Buy it because you love it and want it. That is its own reward.


----------



## msm666 (Apr 18, 2009)

*Re: what is a dasher worth? (Longitudinal)*

i very strongly agree with you, so much in fact the i'm going to buy this car. i'm also looking for some facts about this car, more than the wikipedia paragraph on the passat page.


----------



## eurowner (Jan 26, 2002)

*FV-QR*

Automatic trannys cheapen early VWs; B1 B2, MKI, etc


----------



## Longitudinal (Nov 13, 2004)

*Re: what is a dasher worth? (msm666)*


_Quote, originally posted by *msm666* »_i very strongly agree with you, so much in fact the i'm going to buy this car.

Buy on! And welcome!
The AT definitely sucks some of the joy out of driving a B1, or any VW, or any car for that matter. The fuel economy suffers noticeably IME with an AT. Conversion to manual is definitely possible and within reach for somebody with some basic fab skills and a welder. The welder really is important, though, as there are differences in the trans tunnel, including the position of the transmission mount bracket. 
But don't let the AT discourage you. Dashers and Audi Foxes are still plenty of fun to drive with an AT. These cars are rare and beautiful. You will love it!
The car you are looking at is a hatchback, not a sedan, BTW.
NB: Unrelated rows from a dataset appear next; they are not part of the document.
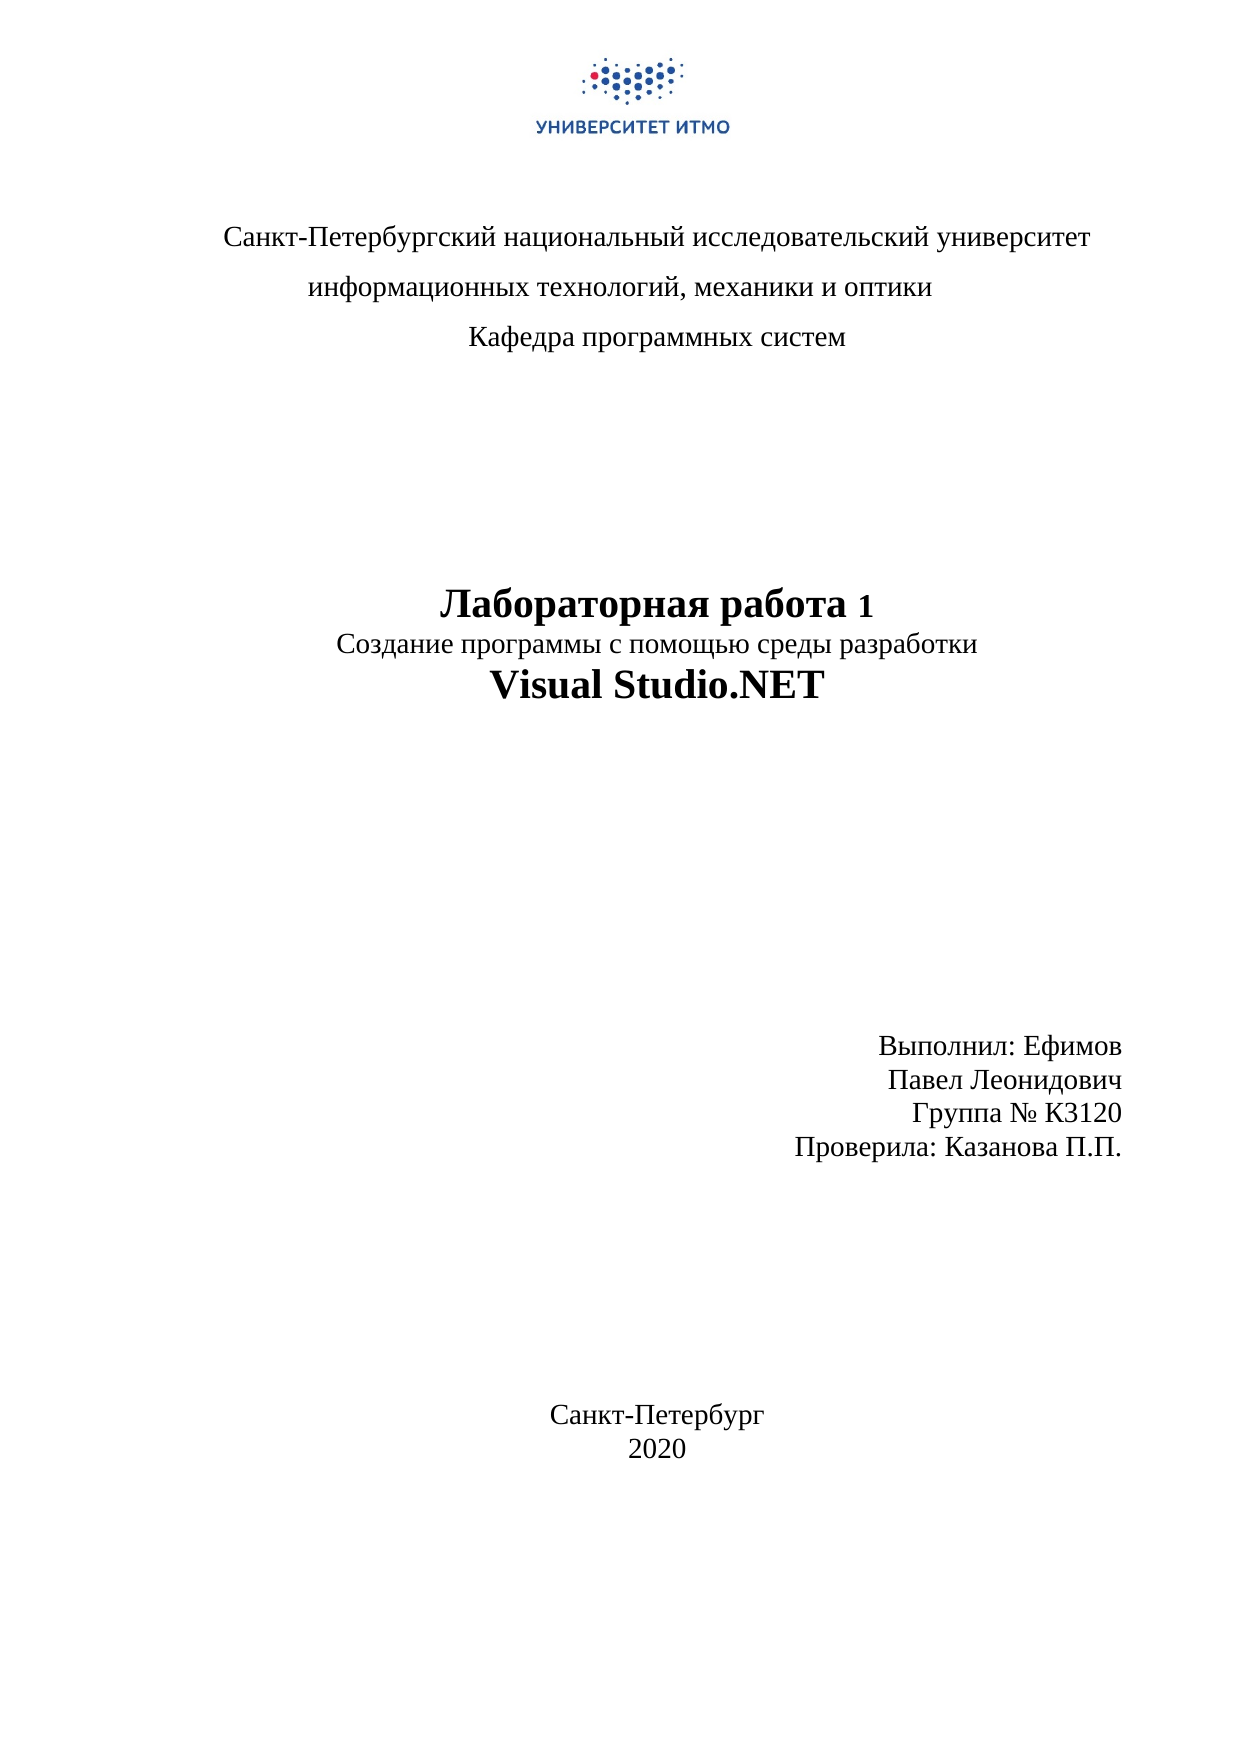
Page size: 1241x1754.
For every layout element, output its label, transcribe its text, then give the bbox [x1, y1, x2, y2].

text Санкт-Петербургский национальный исследовательский университет информационных технологий, механики и оптики [118, 219, 1122, 303]
text Лабораторная работа [118, 578, 1122, 626]
text Проверила: Казанова П.П. [118, 1129, 1122, 1163]
text Группа № [118, 1096, 1122, 1129]
picture [521, 17, 744, 174]
text Кафедра программных систем [118, 319, 1122, 353]
text Выполнил: [118, 1028, 1122, 1062]
text Санкт-Петербург [118, 1397, 1122, 1431]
_Modified by Longitudinal at 12:09 AM 5-1-2009_


----------



## inkragonor (Oct 18, 2004)

*Re: what is a dasher worth? (Longitudinal)*


_Quote, originally posted by *Longitudinal* »_
The car you are looking at is a hatchback, not a sedan, BTW.
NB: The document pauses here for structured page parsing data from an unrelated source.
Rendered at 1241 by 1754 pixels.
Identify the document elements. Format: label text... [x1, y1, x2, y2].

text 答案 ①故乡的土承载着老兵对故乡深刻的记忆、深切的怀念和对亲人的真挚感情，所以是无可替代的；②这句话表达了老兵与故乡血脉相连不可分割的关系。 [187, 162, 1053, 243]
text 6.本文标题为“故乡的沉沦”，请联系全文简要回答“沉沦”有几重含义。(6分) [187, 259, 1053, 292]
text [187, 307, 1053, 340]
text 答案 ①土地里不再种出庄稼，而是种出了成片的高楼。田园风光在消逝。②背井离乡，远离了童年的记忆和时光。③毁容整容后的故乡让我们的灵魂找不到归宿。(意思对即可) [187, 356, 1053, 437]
i think 2 door dashers were hatchbacks, but 4 door dashers were either sedans or wagons. Does the trunk on that 4 door open with the entire rear windshield? or just below the windsheild?


----------



## inkragonor (Oct 18, 2004)

*Re: what is a dasher worth? (Longitudinal)*


_Quote, originally posted by *Longitudinal* »_
The car you are looking at is a hatchback, not a sedan, BTW.


Holy cow! I looked into it further... and I found a 4door sedan (trunk open without read windsheild) and that most are hatchbacks, as would be expected. 
Follow this link to the dealers ad and look at the truck pic. It opens BELOW the windshield. This is the only one i've seen like this, so maybe it was a first/second year only and then they made them all hatchbacks after that. 
http://columbus.craigslist.org/ctd/1215509672.html
an interesting bit of VW Dasher trivia........................


----------



## Longitudinal (Nov 13, 2004)

*Re: what is a dasher worth? (inkragonor)*


_Quote, originally posted by *inkragonor* »_
Holy cow! I looked into it further... and I found a 4door sedan (trunk open without read windsheild) and that most are hatchbacks, as would be expected. 

Yes, the VERY early non-wagon Dashers were sedans with stationary rear glass. The whopping majority of the Dashers left on the road are hatchbacks. The sedans were the first year only from what I know.


----------



## msm666 (Apr 18, 2009)

The Dasher that I spoke about in the first posting on this thread, without a doubt, is a four door sedan, with only 89,000 miles. This car might be the only one of its kind to have under 100,000 miles, which I thought made it quite rare, now the community is saying that a four-door sedan is also a rarity.
I did end up buying this car and I drive it proudly everyday.
I'm interested in hearing someone's story about a Dasher that they know of.
msm666


_Modified by msm666 at 9:26 PM 6-14-2009_


----------